Ich denke, Bausparen wird nicht an Beliebtheit verlieren. Wilfried Hopfner
Ich denke, Bausparen wird nicht an Beliebtheit verlieren. Wilfried Hopfner ©VOL.AT
Schwarzach - Halbierung der Prämien sorgt für Unmut. Auch Altersvorsorge betroffen.
Bausparen: Entwicklung seit 2001

Die im Sparpaket geplante Reduktion der staatlichen Förderung beim Bausparen und bei der geförderten Altersvorsorge (Zukunftsvorsorge) sorgt weiter für Kritik. Hingewiesen wird von Bausparkassen und Versicherungen unter anderem auf die Bedeutung des Bausparens für den privaten Wohnbau und die Notwendigkeit der privaten Vorsorge. An Bausparförderung ausgezahlt wurden im Vorjahr nach Angaben der Bausparkassen 114 Mill. Euro, nach 135 Mill. Euro im Jahr 2010.

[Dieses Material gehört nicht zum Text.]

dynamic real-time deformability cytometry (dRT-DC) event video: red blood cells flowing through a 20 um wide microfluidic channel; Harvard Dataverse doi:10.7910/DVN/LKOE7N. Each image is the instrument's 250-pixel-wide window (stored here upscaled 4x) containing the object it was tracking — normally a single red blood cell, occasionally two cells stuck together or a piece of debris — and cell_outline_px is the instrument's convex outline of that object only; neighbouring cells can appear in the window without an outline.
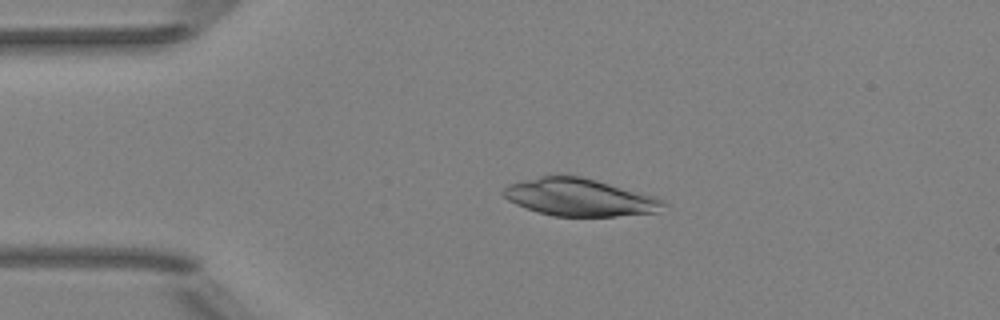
{"species": "Egyptian fruit bat (a non-hibernating species)", "species_latin": "Rousettus aegyptiacus", "temperature_condition": "room temperature", "stored_images_in_passage": 4, "camera_frame_rate_fps": 3000, "um_per_image_px": 0.085, "animal": {"sex": "female"}, "frame": {"image": 1, "passage_image": 3, "time_ms": 2.333, "image_size_px": [1000, 320], "cell_outline_px": [[668, 204], [656, 212], [616, 216], [552, 216], [516, 204], [508, 200], [500, 192], [508, 184], [540, 176], [580, 176], [596, 180], [656, 196], [664, 200]], "centroid_in_image_um": [49.28, 16.77], "position_along_channel_um": 35.7, "area_um2": 34.68}}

Der aktuelle Prämiensatz, der jährlich neu festgesetzt wird und sich am allgemeinen Zinsniveau orientiert, wurde für 2011 und auch für 2012 mit 3 Prozent festgelegt. Die Obergrenze liegt bei einer Einzahlung von 1200 Euro im Jahr. Der maximale Staatszuschuss, der ab nun halbiert werden soll, beträgt derzeit somit 36 Euro.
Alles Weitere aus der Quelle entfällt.